[Stored data entries]
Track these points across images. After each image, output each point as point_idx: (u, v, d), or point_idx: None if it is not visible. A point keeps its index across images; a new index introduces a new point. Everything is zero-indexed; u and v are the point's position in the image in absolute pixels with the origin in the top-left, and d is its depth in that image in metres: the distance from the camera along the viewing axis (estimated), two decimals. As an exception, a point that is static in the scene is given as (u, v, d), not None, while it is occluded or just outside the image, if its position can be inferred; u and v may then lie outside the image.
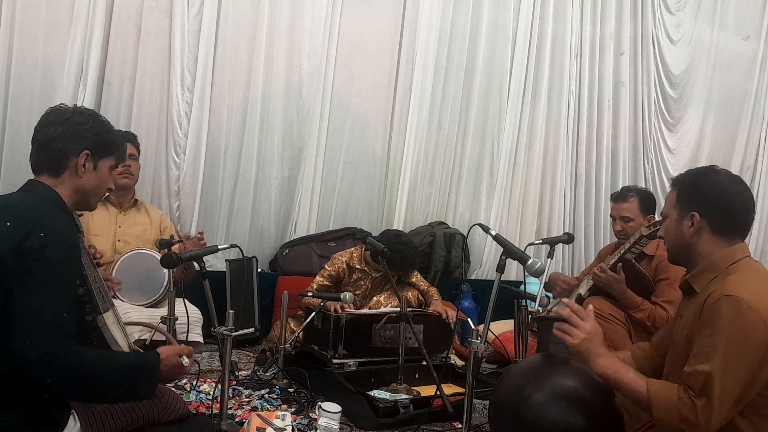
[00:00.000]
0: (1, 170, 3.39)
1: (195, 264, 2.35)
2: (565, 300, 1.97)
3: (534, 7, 4.63)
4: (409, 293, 3.50)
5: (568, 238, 3.12)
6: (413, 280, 3.61)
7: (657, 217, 3.03)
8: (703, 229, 1.77)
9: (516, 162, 4.71)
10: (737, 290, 1.60)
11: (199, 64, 3.74)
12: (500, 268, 2.17)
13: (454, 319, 3.30)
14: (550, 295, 3.25)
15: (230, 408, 2.47)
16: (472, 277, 4.54)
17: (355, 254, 3.51)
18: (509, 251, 2.19)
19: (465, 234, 4.33)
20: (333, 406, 2.28)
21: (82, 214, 1.82)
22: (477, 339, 2.09)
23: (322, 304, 3.09)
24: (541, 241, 3.29)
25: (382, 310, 3.29)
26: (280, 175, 4.09)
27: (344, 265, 3.47)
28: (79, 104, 3.39)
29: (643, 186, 4.53)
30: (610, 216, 3.24)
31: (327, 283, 3.45)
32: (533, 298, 2.90)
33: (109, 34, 3.55)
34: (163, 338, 2.02)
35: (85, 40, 3.49)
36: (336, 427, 2.24)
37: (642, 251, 2.95)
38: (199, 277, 2.31)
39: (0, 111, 3.39)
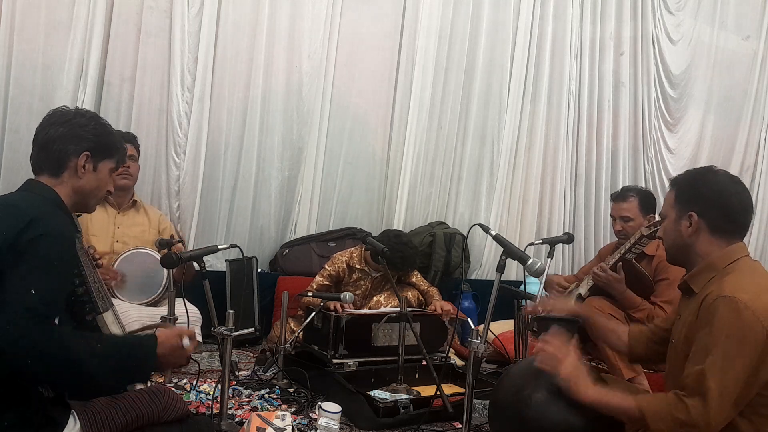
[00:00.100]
0: (1, 170, 3.39)
1: (195, 264, 2.35)
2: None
3: (534, 7, 4.63)
4: (409, 293, 3.50)
5: (568, 238, 3.12)
6: (413, 280, 3.61)
7: (657, 217, 3.03)
8: (701, 229, 1.77)
9: (516, 162, 4.71)
10: (734, 290, 1.61)
11: (199, 64, 3.73)
12: (500, 268, 2.18)
13: (451, 314, 3.31)
14: (550, 295, 3.25)
15: (230, 408, 2.47)
16: (472, 277, 4.54)
17: (355, 254, 3.51)
18: (509, 251, 2.19)
19: (465, 234, 4.33)
20: (333, 406, 2.28)
21: (80, 215, 1.83)
22: (477, 339, 2.10)
23: (322, 304, 3.09)
24: (541, 241, 3.29)
25: (382, 310, 3.29)
26: (280, 175, 4.09)
27: (344, 265, 3.47)
28: (79, 104, 3.44)
29: (643, 186, 4.53)
30: (610, 216, 3.25)
31: (327, 282, 3.45)
32: (533, 298, 2.90)
33: (109, 34, 3.55)
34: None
35: (85, 40, 3.48)
36: (336, 427, 2.24)
37: (642, 251, 2.96)
38: (199, 277, 2.31)
39: (0, 111, 3.39)
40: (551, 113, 4.75)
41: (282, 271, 4.01)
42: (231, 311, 2.30)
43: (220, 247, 2.48)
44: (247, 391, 2.79)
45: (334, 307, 3.12)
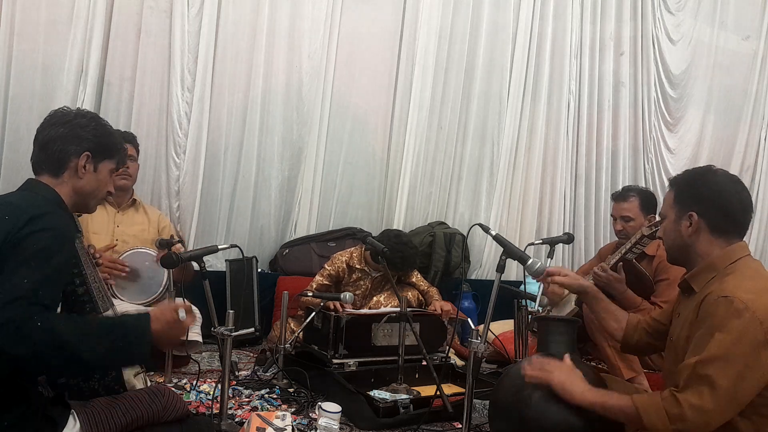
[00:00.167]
0: (1, 170, 3.39)
1: (195, 264, 2.35)
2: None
3: (534, 7, 4.63)
4: (409, 293, 3.50)
5: (568, 238, 3.12)
6: (413, 280, 3.61)
7: (658, 217, 3.03)
8: (701, 229, 1.77)
9: (516, 162, 4.71)
10: (734, 291, 1.61)
11: (199, 64, 3.74)
12: (500, 268, 2.18)
13: (450, 314, 3.31)
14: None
15: (230, 408, 2.47)
16: (472, 277, 4.54)
17: (355, 254, 3.51)
18: (509, 251, 2.19)
19: (465, 234, 4.33)
20: (333, 406, 2.28)
21: (80, 215, 1.83)
22: (477, 339, 2.10)
23: (322, 304, 3.09)
24: (541, 241, 3.29)
25: (382, 310, 3.29)
26: (280, 175, 4.09)
27: (344, 265, 3.47)
28: (78, 104, 3.44)
29: (644, 186, 4.53)
30: (611, 215, 3.25)
31: (327, 282, 3.45)
32: (533, 298, 2.90)
33: (109, 34, 3.55)
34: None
35: (85, 40, 3.49)
36: (336, 427, 2.24)
37: (643, 251, 2.95)
38: (199, 277, 2.31)
39: (0, 111, 3.39)
40: (551, 113, 4.75)
41: (282, 271, 4.01)
42: (231, 311, 2.30)
43: (220, 247, 2.48)
44: (247, 391, 2.79)
45: (334, 307, 3.12)
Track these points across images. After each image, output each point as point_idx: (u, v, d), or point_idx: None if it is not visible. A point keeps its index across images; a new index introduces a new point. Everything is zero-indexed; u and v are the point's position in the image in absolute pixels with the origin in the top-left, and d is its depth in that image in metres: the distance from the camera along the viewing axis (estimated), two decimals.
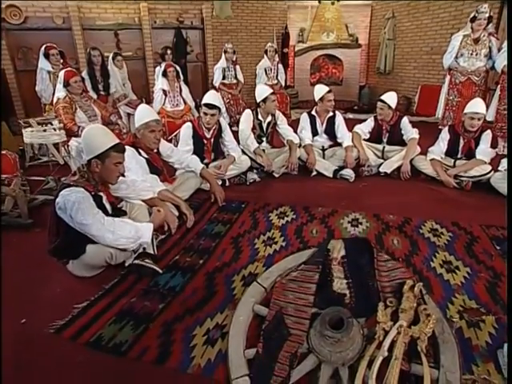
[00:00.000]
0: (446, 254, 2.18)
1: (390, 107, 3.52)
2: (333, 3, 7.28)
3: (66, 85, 3.45)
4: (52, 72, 4.16)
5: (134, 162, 2.47)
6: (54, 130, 3.15)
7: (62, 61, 4.29)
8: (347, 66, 8.03)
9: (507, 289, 1.23)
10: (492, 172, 3.10)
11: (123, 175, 2.35)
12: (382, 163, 3.58)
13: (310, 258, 1.50)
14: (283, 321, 1.33)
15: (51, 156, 3.36)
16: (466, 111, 3.17)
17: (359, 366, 1.11)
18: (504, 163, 3.05)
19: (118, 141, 1.92)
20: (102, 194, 1.92)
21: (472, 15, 4.09)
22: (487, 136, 3.18)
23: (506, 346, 1.42)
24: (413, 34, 7.06)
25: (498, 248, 2.24)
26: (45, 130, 3.15)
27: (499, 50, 4.02)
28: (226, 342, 1.43)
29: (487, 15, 3.95)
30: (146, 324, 1.65)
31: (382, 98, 3.56)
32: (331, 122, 3.72)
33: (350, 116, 6.53)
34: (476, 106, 3.10)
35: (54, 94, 3.85)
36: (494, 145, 3.24)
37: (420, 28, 6.86)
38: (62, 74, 3.52)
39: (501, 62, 3.95)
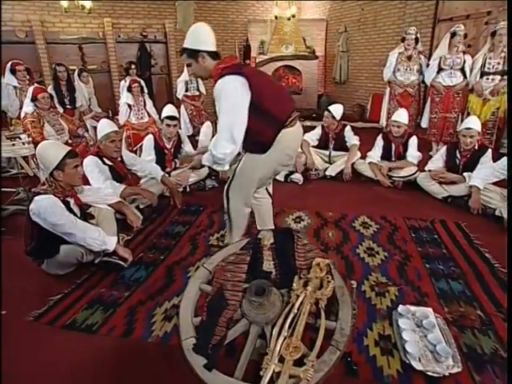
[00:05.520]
0: (370, 242, 2.62)
1: (333, 117, 3.98)
2: (289, 19, 7.80)
3: (34, 99, 3.68)
4: (18, 88, 4.34)
5: (96, 171, 2.77)
6: (23, 143, 3.36)
7: (28, 77, 4.47)
8: (306, 76, 8.52)
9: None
10: (418, 172, 3.61)
11: (89, 183, 2.66)
12: (328, 167, 4.03)
13: (244, 246, 1.88)
14: (223, 294, 1.68)
15: (20, 168, 3.56)
16: (390, 120, 3.69)
17: (277, 322, 1.47)
18: (429, 165, 3.54)
19: (68, 148, 2.16)
20: (69, 199, 2.20)
21: (402, 36, 4.68)
22: (414, 141, 3.70)
23: (400, 306, 1.85)
24: (363, 47, 7.68)
25: (413, 235, 2.71)
26: (14, 144, 3.35)
27: (427, 66, 4.61)
28: None
29: (414, 36, 4.55)
30: (113, 308, 1.96)
31: (329, 108, 4.03)
32: None
33: (308, 123, 7.00)
34: (397, 115, 3.63)
35: (20, 108, 4.06)
36: (427, 148, 3.75)
37: (369, 42, 7.50)
38: (31, 89, 3.76)
39: (429, 76, 4.55)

[What you are asked to do]
An exact reproduction of the data is required, with pictures excluded.

[Exercise answer]
Track these points across images. After each image, output each point as point_idx: (u, v, d), or point_idx: None if it is not visible. A point keeps its index across images; a new index introduces a new point. Everything is zero-indexed; u and v are the point's position in the image in absolute pixels with the origin in the top-left, and d is its depth in that image in metres: the distance from the camera along the viewing axis (estimated), two decimals. As an exception, a point that is static in the scene is given as (u, v, d), not None, while it is occluded or just outside the image, if its position can be inferred; u and v may then lie outside the image.
[00:00.000]
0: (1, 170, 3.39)
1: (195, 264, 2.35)
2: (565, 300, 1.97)
3: (534, 7, 4.63)
4: (409, 293, 3.50)
5: (568, 238, 3.12)
6: (413, 280, 3.61)
7: (657, 217, 3.03)
8: (703, 229, 1.77)
9: (516, 162, 4.71)
10: (737, 290, 1.60)
11: (199, 64, 3.74)
12: (500, 268, 2.17)
13: (454, 319, 3.30)
14: (550, 295, 3.25)
15: (230, 408, 2.47)
16: (472, 277, 4.54)
17: (355, 254, 3.51)
18: (509, 251, 2.19)
19: (465, 234, 4.33)
20: (333, 406, 2.28)
21: (82, 214, 1.82)
22: (477, 339, 2.09)
23: (322, 304, 3.09)
24: (541, 241, 3.29)
25: (382, 310, 3.29)
26: (280, 175, 4.09)
27: (344, 265, 3.47)
28: (79, 104, 3.39)
29: (643, 186, 4.53)
30: (610, 216, 3.24)
31: (327, 283, 3.45)
32: (533, 298, 2.90)
33: (109, 34, 3.55)
34: (163, 338, 2.02)
35: (85, 40, 3.49)
36: (336, 427, 2.24)
37: (642, 251, 2.95)
38: (199, 277, 2.31)
39: (0, 111, 3.39)
[00:00.100]
0: (1, 170, 3.39)
1: (195, 264, 2.35)
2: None
3: (534, 7, 4.63)
4: (409, 293, 3.50)
5: (568, 238, 3.12)
6: (413, 280, 3.61)
7: (657, 217, 3.03)
8: (701, 229, 1.77)
9: (516, 162, 4.71)
10: (734, 290, 1.61)
11: (199, 64, 3.73)
12: (500, 268, 2.18)
13: (451, 314, 3.31)
14: (550, 295, 3.25)
15: (230, 408, 2.47)
16: (472, 277, 4.54)
17: (355, 254, 3.51)
18: (509, 251, 2.19)
19: (465, 234, 4.33)
20: (333, 406, 2.28)
21: (80, 215, 1.83)
22: (477, 339, 2.10)
23: (322, 304, 3.09)
24: (541, 241, 3.29)
25: (382, 310, 3.29)
26: (280, 175, 4.09)
27: (344, 265, 3.47)
28: (79, 104, 3.44)
29: (643, 186, 4.53)
30: (610, 216, 3.25)
31: (327, 282, 3.45)
32: (533, 298, 2.90)
33: (109, 34, 3.55)
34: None
35: (85, 40, 3.48)
36: (336, 427, 2.24)
37: (642, 251, 2.96)
38: (199, 277, 2.31)
39: (0, 111, 3.39)
40: (551, 113, 4.75)
41: (282, 271, 4.01)
42: (231, 311, 2.30)
43: (220, 247, 2.48)
44: (247, 391, 2.79)
45: (334, 307, 3.12)
[00:00.167]
0: (1, 170, 3.39)
1: (195, 264, 2.35)
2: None
3: (534, 7, 4.63)
4: (409, 293, 3.50)
5: (568, 238, 3.12)
6: (413, 280, 3.61)
7: (658, 217, 3.03)
8: (701, 229, 1.77)
9: (516, 162, 4.71)
10: (734, 291, 1.61)
11: (199, 64, 3.74)
12: (500, 268, 2.18)
13: (450, 314, 3.31)
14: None
15: (230, 408, 2.47)
16: (472, 277, 4.54)
17: (355, 254, 3.51)
18: (509, 251, 2.19)
19: (465, 234, 4.33)
20: (333, 406, 2.28)
21: (80, 215, 1.83)
22: (477, 339, 2.10)
23: (322, 304, 3.09)
24: (541, 241, 3.29)
25: (382, 310, 3.29)
26: (280, 175, 4.09)
27: (344, 265, 3.47)
28: (78, 104, 3.44)
29: (644, 186, 4.53)
30: (611, 215, 3.25)
31: (327, 282, 3.45)
32: (533, 298, 2.90)
33: (109, 34, 3.55)
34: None
35: (85, 40, 3.49)
36: (336, 427, 2.24)
37: (643, 251, 2.95)
38: (199, 277, 2.31)
39: (0, 111, 3.39)
40: (551, 113, 4.75)
41: (282, 271, 4.01)
42: (231, 311, 2.30)
43: (220, 247, 2.48)
44: (247, 391, 2.79)
45: (334, 307, 3.12)
Track these points across images. After each image, output each point as point_idx: (u, v, d), or point_idx: None if it is not visible. A point keeps its index across images; a new index introduces a new point. Everything is zero-indexed; u and v are the point's position in the image in absolute pixels with the origin in the top-left, and d is its depth in that image in metres: the distance from the camera along the viewing axis (estimated), two decimals.
[00:00.000]
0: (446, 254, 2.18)
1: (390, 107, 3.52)
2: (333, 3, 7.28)
3: (66, 85, 3.45)
4: (52, 72, 4.16)
5: (134, 162, 2.47)
6: (54, 130, 3.15)
7: (62, 61, 4.29)
8: (347, 66, 8.03)
9: (507, 289, 1.23)
10: (492, 172, 3.10)
11: (123, 175, 2.35)
12: (382, 163, 3.58)
13: (310, 258, 1.50)
14: (283, 321, 1.33)
15: (51, 156, 3.36)
16: (466, 111, 3.17)
17: (359, 366, 1.11)
18: (504, 163, 3.05)
19: (118, 141, 1.92)
20: (102, 194, 1.92)
21: (472, 15, 4.09)
22: (487, 136, 3.18)
23: (506, 346, 1.42)
24: (413, 34, 7.06)
25: (498, 248, 2.24)
26: (45, 130, 3.15)
27: (499, 50, 4.02)
28: (226, 342, 1.43)
29: (487, 15, 3.95)
30: (146, 324, 1.65)
31: (382, 98, 3.56)
32: (331, 122, 3.72)
33: (350, 116, 6.53)
34: (476, 106, 3.10)
35: (54, 94, 3.85)
36: (494, 145, 3.24)
37: (420, 28, 6.86)
38: (62, 74, 3.52)
39: (501, 62, 3.95)
[00:05.520]
0: (370, 242, 2.62)
1: (333, 117, 3.98)
2: (289, 19, 7.80)
3: (34, 99, 3.68)
4: (18, 88, 4.34)
5: (96, 171, 2.77)
6: (23, 143, 3.36)
7: (28, 77, 4.47)
8: (306, 76, 8.52)
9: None
10: (418, 172, 3.61)
11: (89, 183, 2.66)
12: (328, 167, 4.03)
13: (244, 246, 1.88)
14: (223, 294, 1.68)
15: (20, 168, 3.56)
16: (390, 120, 3.69)
17: (277, 322, 1.47)
18: (429, 165, 3.54)
19: (68, 148, 2.16)
20: (69, 199, 2.20)
21: (402, 36, 4.68)
22: (414, 141, 3.70)
23: (400, 306, 1.85)
24: (363, 47, 7.68)
25: (413, 235, 2.71)
26: (14, 144, 3.35)
27: (427, 66, 4.61)
28: None
29: (414, 36, 4.55)
30: (113, 308, 1.96)
31: (329, 108, 4.03)
32: None
33: (308, 123, 7.00)
34: (397, 115, 3.63)
35: (20, 108, 4.06)
36: (427, 148, 3.75)
37: (369, 42, 7.50)
38: (31, 89, 3.76)
39: (429, 76, 4.55)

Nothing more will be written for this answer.